Durham University union leaders have called for an inquiry into a timetabling "fiasco" that has frustrated and confused staff and students since the start of term.
Administrators were forced to pull the plug on a computerised timetabling regime shortly before students arrived for the new academic year, when the system produced numerous clashes in scheduled lectures and seminars.
The Association of University Teachers said this week that the problems had not been fully ironed out despite efforts to resolve them by reverting to a version of last year's timetable.
It is unclear whether the software used to generate the new timetable, rumoured to have cost about £100,000, is to blame, or whether it is due to human error.
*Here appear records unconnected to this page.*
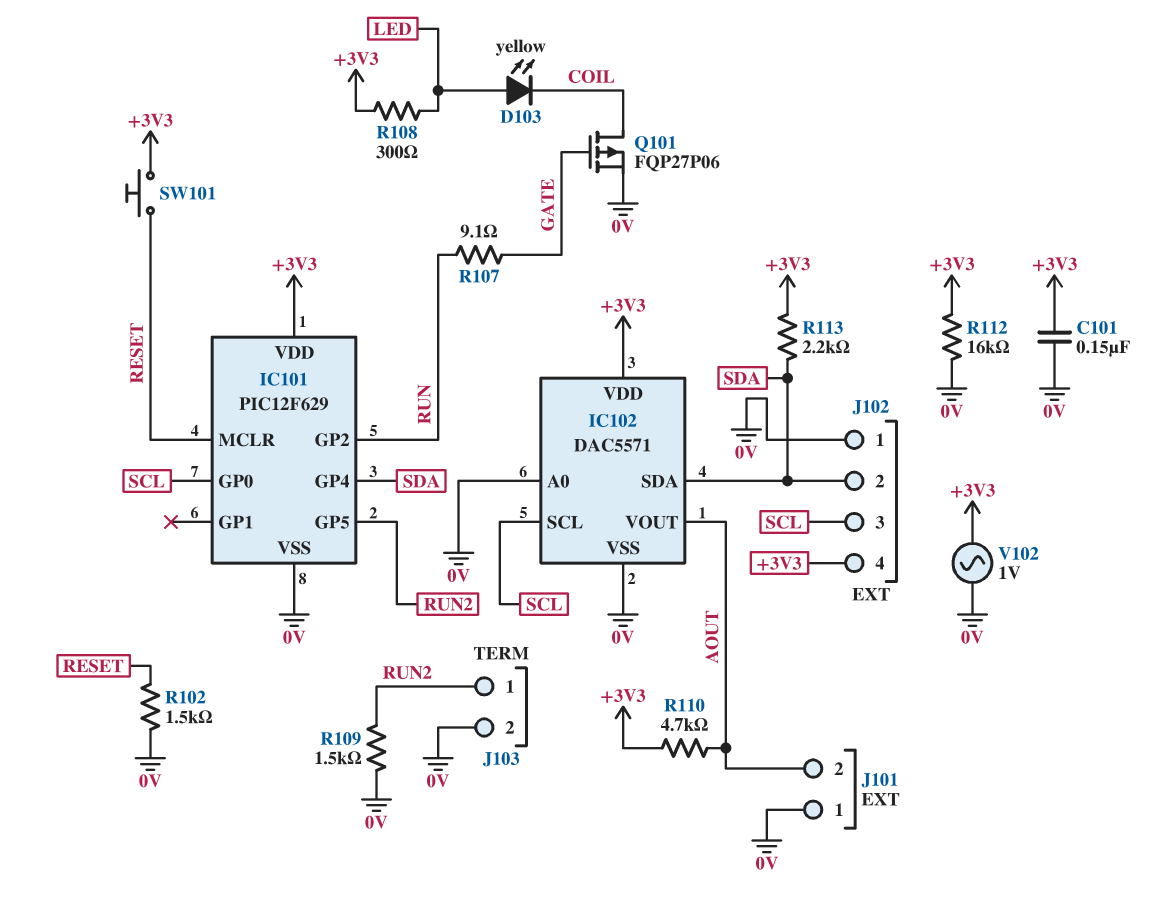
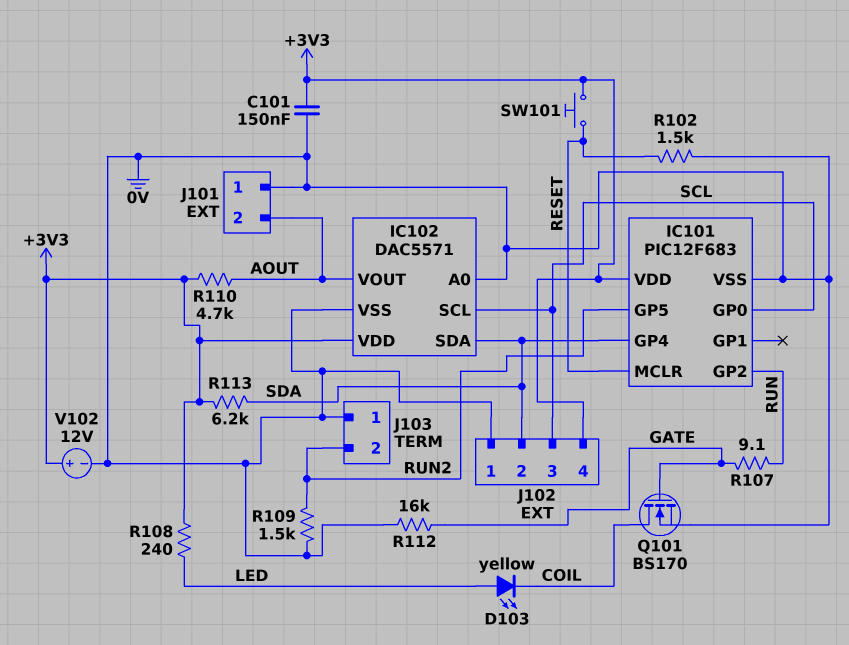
IC101: PIC12F629 -> PIC12F683
J103 pin 1: RUN2 -> 0V
J103 pin 2: 0V -> RUN2
Q101: PMOS FQP27P06 (G GATE, D COIL, S 0V) -> NMOS BS170 (G GATE, D COIL, S 0V)
R108: 300 (+3V3, LED) -> 240 (+3V3, LED)
R112: 16k (+3V3, 0V) -> 16k (0V, GATE)
R113: 2.2k (+3V3, SDA) -> 6.2k (+3V3, SDA)
V102: AC 1V (+3V3, 0V) -> 12V (plus +3V3, minus 0V)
John Ashworth, Durham AUT president and principal of St Aiden's College, has written to Sir Kenneth Calman, the vice-chancellor, calling for a public inquiry.
He said: "This has affected everyone across the university. There is no doubt that our members have been put to considerable disquiet and dismay."
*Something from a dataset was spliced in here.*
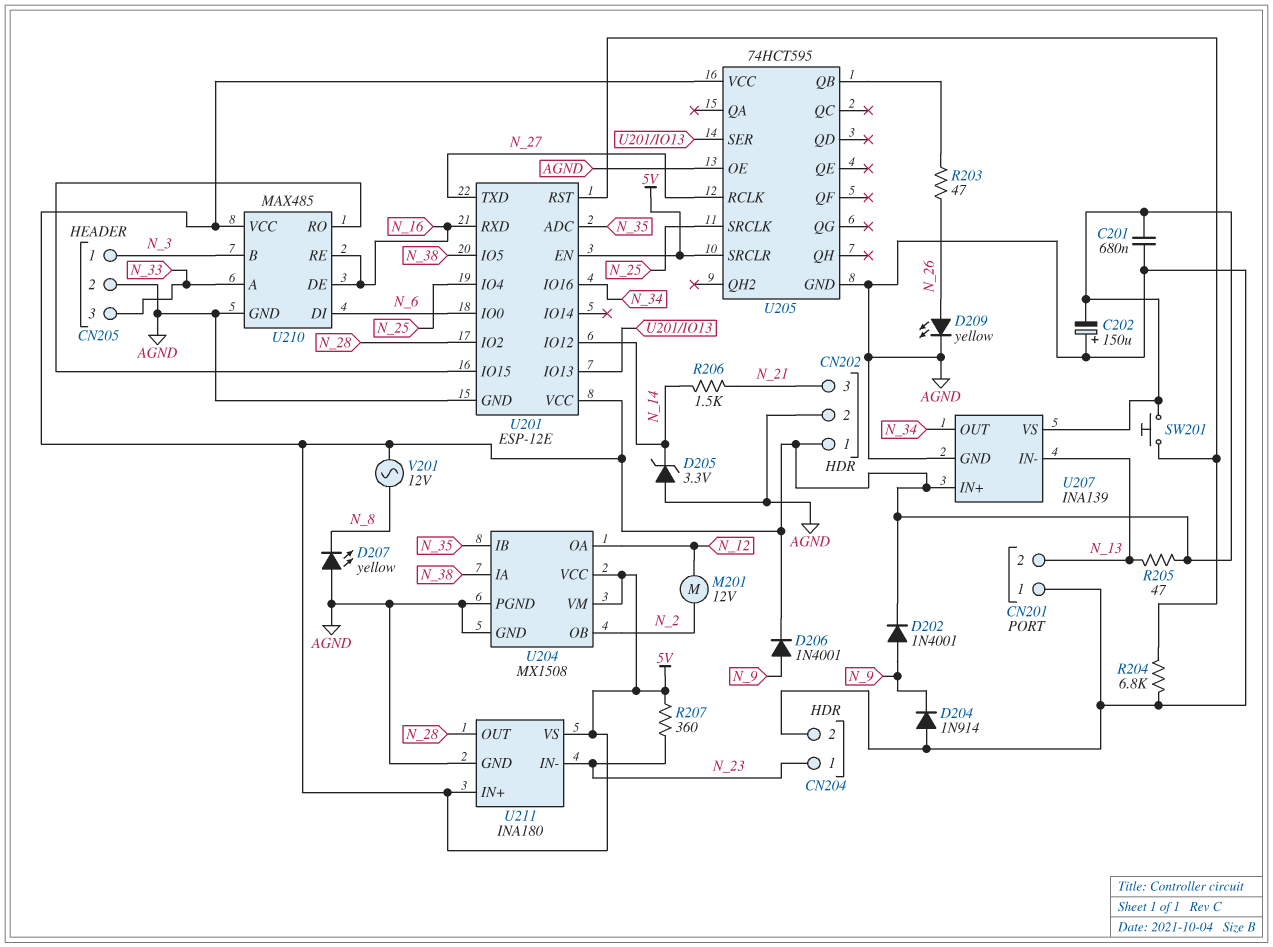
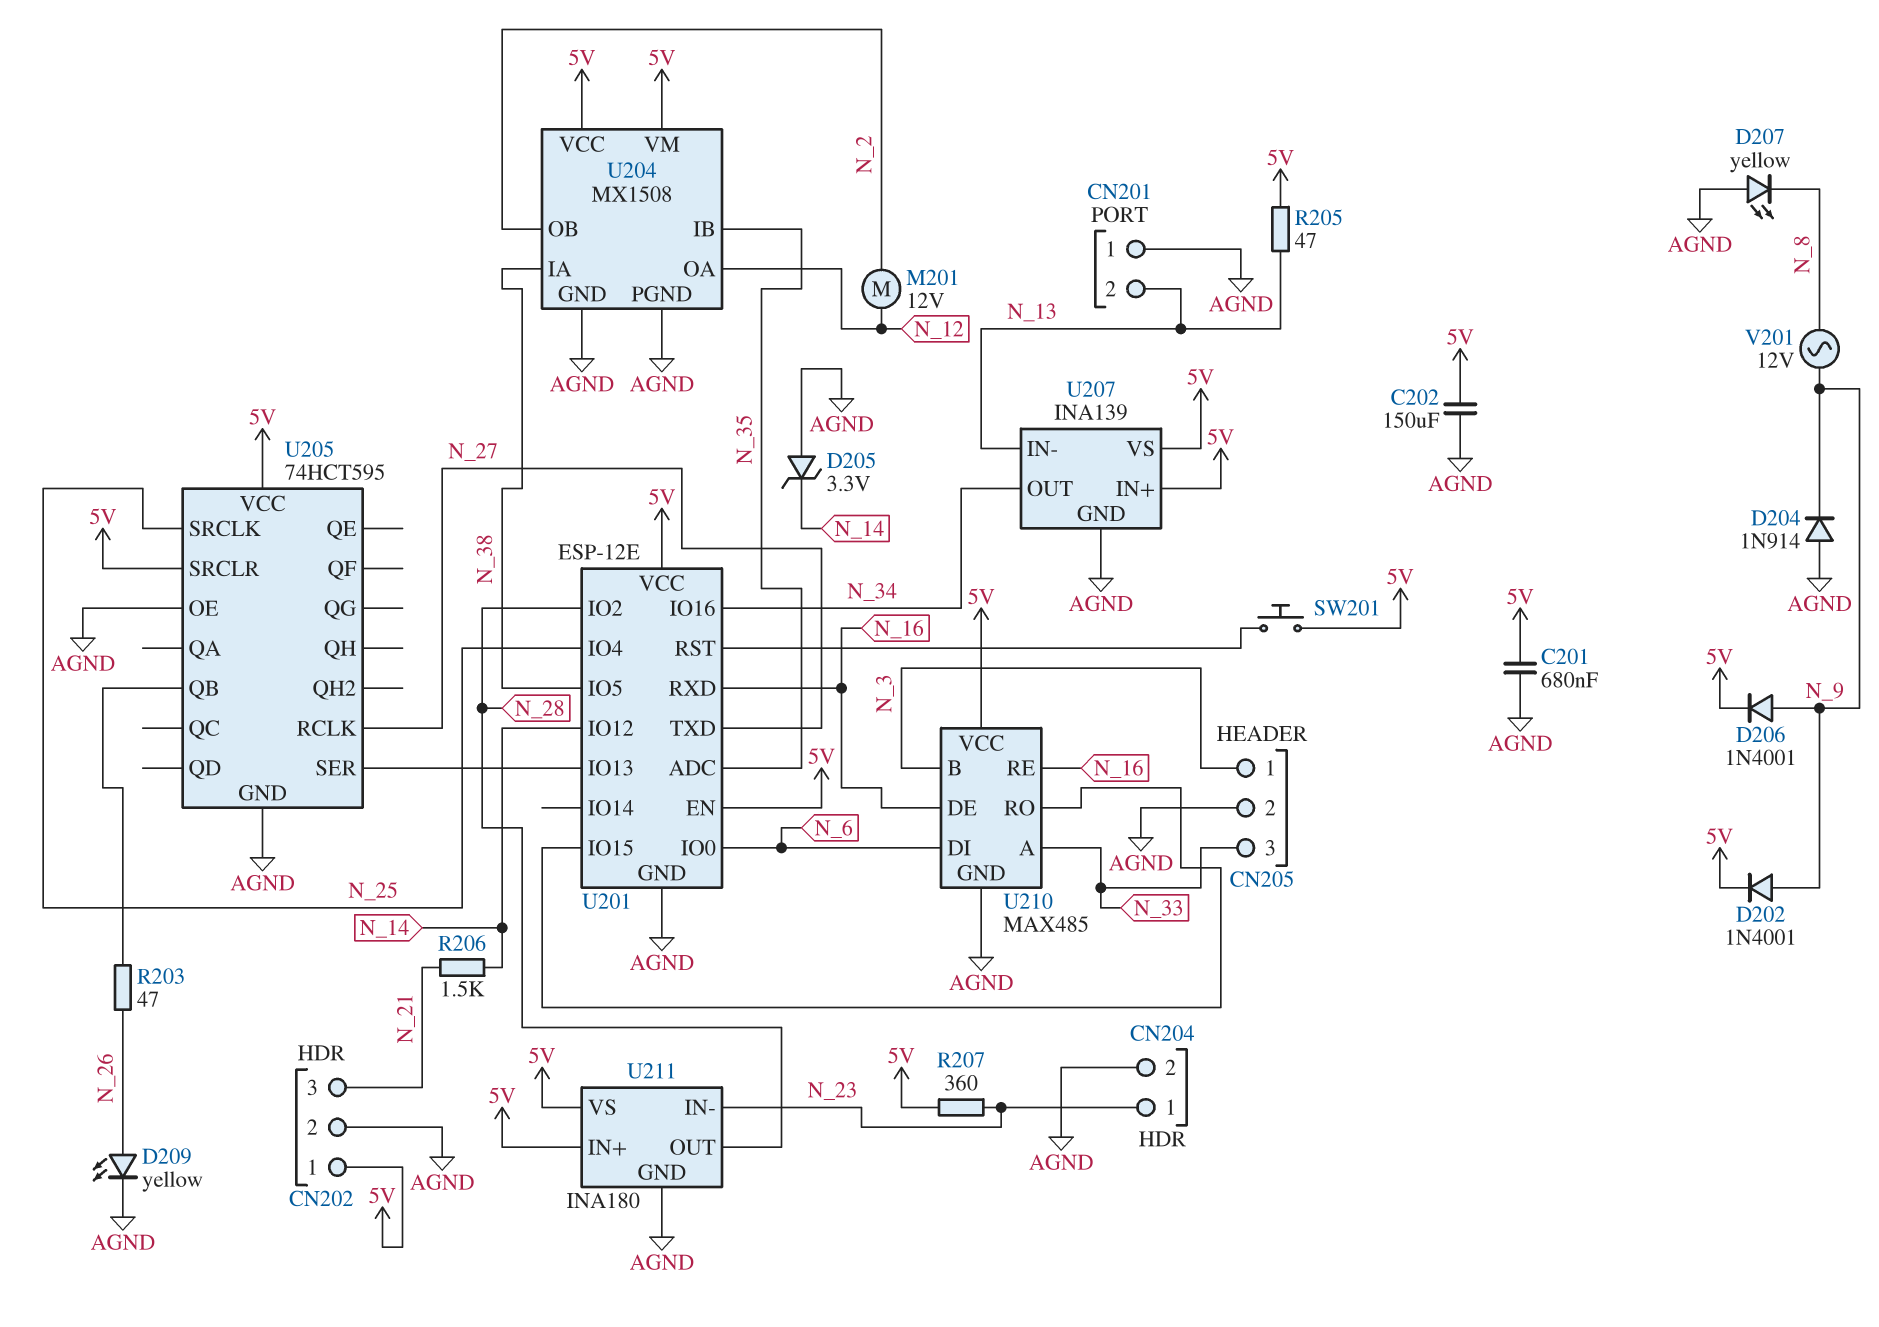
C202: 150uF (plus AGND, minus 5V) -> 150uF (5V, AGND)
R204: 6.8k (AGND, U201/RST) -> none
V201: AC 12V (5V, N_8) -> AC 12V (N_8, N_9)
A Durham academic, who did not want to be named, said: "It has been a complete fiasco. Not only have they got it wrong, they have not been very helpful in explaining what is happening."
A Durham spokesman said all staff had been kept informed of developments via email.
Nicola Parker, Durham's academic registrar, said: "This has been an extremely worrying situation for all concerned and I apologise to staff and students."
AUT leaders at Newcastle University, which has been using the same software, known as Syllabus Plus, said the only problems they had encountered were down to human error when staff workloads increased and they received insufficient support.